A group of panelists got up, after the awards were given out, and talked about different issues that need to be taken care of in our world today.

Lisa Learner, from the fine arts department, showed a display of pieces produced by her students. The theme of their art was seeing through other people's eyes in the world. She even handed out mirrors with picture of different people pasted on them. They had cut out holes where the eyes should have been in these pictures. This let the mirror shine through, allowing the viewer to see their own eyes.

On the back of these mirrors, Learner had placed a quote by Marcel Proust to enhance the meaning behind her theme.

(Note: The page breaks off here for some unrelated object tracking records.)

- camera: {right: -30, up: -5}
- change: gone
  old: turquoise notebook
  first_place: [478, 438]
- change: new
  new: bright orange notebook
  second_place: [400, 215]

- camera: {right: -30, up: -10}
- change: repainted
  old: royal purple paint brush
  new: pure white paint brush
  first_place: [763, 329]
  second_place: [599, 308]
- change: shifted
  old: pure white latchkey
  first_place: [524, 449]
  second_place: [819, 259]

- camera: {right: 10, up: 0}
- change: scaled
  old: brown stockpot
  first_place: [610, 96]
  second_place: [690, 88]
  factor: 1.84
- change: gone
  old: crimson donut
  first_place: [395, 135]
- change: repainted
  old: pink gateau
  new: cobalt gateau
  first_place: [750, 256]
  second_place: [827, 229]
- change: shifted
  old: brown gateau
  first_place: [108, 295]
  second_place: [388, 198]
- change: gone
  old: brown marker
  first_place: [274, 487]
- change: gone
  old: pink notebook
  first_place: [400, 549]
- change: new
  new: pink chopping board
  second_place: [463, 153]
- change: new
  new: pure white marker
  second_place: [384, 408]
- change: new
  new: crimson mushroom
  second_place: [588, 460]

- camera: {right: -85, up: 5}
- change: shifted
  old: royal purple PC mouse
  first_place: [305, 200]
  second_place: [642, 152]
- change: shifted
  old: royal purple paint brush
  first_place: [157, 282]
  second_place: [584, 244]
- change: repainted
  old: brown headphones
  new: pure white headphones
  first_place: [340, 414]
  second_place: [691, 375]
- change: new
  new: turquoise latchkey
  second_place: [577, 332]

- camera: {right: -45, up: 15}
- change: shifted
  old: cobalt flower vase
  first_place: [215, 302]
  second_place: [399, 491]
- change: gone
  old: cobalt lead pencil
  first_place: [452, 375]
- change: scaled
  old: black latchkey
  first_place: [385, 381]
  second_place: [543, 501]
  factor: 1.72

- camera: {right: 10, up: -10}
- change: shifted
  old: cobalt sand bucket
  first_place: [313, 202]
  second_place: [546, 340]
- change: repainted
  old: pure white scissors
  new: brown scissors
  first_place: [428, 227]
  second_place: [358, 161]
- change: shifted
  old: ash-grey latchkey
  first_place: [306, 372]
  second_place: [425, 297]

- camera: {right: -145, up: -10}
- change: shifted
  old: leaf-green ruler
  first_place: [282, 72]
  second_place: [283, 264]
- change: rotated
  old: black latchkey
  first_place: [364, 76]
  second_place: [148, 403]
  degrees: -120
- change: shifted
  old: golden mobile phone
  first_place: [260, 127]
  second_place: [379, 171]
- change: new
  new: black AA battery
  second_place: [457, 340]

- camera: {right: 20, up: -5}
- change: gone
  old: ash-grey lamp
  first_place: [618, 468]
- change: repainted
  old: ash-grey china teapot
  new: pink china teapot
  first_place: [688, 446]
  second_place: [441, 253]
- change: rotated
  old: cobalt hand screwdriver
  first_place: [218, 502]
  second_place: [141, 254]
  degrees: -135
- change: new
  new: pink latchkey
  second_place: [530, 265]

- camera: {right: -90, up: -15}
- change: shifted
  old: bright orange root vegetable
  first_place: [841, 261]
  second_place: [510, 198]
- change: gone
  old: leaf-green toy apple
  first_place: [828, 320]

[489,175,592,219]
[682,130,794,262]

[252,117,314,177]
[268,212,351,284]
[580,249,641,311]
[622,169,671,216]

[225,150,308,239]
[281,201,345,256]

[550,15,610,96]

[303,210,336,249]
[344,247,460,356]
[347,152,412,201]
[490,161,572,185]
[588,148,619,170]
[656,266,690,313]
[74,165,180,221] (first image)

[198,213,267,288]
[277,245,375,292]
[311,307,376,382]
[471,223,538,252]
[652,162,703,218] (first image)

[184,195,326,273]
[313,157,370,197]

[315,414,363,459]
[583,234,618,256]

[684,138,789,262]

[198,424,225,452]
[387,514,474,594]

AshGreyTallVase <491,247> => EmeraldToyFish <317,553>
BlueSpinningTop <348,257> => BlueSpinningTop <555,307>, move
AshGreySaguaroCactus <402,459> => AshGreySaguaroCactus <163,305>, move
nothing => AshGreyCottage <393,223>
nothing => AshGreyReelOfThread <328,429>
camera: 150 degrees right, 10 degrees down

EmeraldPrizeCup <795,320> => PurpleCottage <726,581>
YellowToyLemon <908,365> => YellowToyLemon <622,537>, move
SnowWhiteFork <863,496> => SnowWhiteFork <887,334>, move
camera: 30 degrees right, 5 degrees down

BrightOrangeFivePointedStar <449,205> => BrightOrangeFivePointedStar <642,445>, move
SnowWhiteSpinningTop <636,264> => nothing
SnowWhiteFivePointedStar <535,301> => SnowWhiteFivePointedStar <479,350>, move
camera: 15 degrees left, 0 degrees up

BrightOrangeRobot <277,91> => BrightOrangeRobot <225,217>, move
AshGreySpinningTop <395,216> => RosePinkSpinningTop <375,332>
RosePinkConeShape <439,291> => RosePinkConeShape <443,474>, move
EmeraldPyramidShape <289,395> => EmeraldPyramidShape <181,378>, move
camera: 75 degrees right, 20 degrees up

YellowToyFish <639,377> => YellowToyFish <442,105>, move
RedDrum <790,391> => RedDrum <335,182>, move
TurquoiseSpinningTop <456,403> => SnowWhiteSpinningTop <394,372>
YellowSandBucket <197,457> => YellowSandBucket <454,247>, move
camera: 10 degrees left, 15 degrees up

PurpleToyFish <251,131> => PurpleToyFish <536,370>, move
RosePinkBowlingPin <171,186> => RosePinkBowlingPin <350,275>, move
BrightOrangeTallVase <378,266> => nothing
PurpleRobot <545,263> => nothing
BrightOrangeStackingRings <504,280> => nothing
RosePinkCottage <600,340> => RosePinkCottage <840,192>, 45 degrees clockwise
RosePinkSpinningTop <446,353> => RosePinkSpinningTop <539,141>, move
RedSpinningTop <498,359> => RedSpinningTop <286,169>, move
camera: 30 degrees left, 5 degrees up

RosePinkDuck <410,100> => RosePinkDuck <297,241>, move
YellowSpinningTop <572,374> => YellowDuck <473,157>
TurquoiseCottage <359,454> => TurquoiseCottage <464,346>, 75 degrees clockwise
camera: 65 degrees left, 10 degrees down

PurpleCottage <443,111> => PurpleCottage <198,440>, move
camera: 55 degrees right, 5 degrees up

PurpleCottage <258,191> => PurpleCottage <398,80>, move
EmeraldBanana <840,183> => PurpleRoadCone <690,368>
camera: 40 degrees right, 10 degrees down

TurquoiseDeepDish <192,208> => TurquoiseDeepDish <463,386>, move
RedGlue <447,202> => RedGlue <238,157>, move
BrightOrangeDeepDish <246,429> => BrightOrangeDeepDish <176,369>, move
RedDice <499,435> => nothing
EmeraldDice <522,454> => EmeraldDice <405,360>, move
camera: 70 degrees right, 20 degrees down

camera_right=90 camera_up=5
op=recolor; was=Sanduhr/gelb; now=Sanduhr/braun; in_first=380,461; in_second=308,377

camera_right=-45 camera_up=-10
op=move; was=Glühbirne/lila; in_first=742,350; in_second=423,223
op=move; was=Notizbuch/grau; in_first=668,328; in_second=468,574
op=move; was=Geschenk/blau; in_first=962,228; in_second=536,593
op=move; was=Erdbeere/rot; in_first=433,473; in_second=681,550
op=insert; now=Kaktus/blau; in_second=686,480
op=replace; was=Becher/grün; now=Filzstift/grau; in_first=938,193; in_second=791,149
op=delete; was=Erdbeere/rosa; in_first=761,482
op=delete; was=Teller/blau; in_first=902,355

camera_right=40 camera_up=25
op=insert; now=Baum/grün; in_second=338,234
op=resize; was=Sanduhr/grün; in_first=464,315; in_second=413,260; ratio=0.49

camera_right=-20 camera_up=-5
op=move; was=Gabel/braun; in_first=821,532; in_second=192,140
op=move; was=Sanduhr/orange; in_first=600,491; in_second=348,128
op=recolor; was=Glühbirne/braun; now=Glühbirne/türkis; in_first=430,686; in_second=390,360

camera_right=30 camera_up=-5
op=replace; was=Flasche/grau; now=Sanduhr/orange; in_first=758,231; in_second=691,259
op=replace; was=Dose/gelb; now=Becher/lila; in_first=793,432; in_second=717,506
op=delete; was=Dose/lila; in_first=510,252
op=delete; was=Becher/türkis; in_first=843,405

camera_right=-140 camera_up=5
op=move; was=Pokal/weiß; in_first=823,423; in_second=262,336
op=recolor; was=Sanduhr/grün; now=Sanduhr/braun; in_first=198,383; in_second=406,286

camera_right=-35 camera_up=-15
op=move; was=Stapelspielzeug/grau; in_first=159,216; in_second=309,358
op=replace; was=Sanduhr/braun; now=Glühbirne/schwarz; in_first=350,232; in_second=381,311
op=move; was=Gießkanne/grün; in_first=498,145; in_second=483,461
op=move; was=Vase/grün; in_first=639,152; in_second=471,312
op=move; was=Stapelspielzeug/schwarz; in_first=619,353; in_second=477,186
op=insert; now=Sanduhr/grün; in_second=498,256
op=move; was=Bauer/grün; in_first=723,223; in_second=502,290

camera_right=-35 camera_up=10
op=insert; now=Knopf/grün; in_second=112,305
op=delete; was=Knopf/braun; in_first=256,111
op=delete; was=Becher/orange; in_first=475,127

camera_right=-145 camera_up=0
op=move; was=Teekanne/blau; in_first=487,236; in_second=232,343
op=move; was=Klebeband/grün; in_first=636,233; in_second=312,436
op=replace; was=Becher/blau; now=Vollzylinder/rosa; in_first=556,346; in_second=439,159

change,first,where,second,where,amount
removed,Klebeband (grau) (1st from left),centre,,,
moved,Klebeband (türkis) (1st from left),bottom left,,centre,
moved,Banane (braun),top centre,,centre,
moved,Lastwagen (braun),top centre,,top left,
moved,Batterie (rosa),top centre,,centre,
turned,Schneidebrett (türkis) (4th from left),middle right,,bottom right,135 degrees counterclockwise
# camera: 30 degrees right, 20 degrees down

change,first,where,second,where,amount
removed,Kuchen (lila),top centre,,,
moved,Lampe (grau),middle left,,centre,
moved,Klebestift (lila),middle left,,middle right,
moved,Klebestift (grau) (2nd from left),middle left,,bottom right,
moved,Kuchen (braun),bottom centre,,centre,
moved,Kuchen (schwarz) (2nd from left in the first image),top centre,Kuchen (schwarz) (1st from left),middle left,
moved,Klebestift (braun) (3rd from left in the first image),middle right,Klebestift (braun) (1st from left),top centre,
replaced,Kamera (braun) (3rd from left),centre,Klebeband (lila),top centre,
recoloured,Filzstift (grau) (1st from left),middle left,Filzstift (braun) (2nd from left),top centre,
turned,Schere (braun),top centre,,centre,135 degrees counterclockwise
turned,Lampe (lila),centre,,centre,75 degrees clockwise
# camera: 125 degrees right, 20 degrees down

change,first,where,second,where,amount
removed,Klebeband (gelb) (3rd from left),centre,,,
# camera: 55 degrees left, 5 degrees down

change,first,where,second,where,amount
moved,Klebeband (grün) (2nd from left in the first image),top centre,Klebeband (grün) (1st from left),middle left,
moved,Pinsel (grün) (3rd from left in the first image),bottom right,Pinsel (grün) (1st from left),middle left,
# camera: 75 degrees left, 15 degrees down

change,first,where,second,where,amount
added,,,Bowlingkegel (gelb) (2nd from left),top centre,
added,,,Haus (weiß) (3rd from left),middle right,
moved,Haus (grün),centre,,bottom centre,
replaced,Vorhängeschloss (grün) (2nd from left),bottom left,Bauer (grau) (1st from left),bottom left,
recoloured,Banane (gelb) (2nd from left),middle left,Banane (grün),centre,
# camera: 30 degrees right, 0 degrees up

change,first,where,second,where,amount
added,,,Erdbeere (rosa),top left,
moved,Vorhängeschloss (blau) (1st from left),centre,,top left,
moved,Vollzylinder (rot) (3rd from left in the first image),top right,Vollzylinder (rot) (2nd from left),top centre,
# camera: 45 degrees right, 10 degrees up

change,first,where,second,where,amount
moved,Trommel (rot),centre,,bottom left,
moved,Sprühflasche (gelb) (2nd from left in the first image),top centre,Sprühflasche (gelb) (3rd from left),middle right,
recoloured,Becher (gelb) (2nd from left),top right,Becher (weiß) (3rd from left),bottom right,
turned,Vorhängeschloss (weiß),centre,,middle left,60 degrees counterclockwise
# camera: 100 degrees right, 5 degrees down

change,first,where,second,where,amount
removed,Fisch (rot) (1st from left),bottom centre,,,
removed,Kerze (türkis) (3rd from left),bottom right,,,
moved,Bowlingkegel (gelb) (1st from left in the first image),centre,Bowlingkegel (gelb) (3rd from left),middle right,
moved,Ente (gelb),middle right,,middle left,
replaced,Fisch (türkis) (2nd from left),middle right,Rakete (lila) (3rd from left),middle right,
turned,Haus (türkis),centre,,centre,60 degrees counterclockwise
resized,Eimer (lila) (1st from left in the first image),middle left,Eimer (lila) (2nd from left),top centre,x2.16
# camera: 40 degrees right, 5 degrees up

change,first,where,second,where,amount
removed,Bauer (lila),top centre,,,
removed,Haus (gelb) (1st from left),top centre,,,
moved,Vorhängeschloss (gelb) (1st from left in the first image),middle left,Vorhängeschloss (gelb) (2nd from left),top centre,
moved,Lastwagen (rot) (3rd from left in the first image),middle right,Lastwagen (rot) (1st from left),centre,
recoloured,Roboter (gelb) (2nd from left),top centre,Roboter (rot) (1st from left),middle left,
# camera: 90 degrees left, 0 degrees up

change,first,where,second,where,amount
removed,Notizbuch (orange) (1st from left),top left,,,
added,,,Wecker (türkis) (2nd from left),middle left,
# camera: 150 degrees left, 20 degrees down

The quote went like this: "The real voyage of discovery consists not in seeking new landscapes but in having new eyes."

The other panelists that followed were Dr. Jean Mouck, a medical missionary sister who spoke about global health issues; Maureen Heffern Ponicki, a coordinator of the "Democratizing Global Economy Project," sponsored by the American Friends Service Committee, who spoke about how we can work on democratizing the global economy; Dr. Clara Haignere, a faculty member of Temple University's department of public health who talked about food and global priorities and finally Lenore Palladino, a staff member of the Students Against Sweatshops who talked about the struggle against sweatshops on college campuses.

They ended the meeting with a kickoff to the hunger and homelessness campaign committee.

The next event after the assembly was the choice of the students. This was when the special interest groups set up in different locations and students got to choose which meeting they wished to attend. These choices included world poetry readings, encounter on the border experience, or students against sweat shops.

Cabrini Spirit Day came to a close with an induction ceremony for the Delta Epsilon Sigma, or the national honor society for Catholic colleges.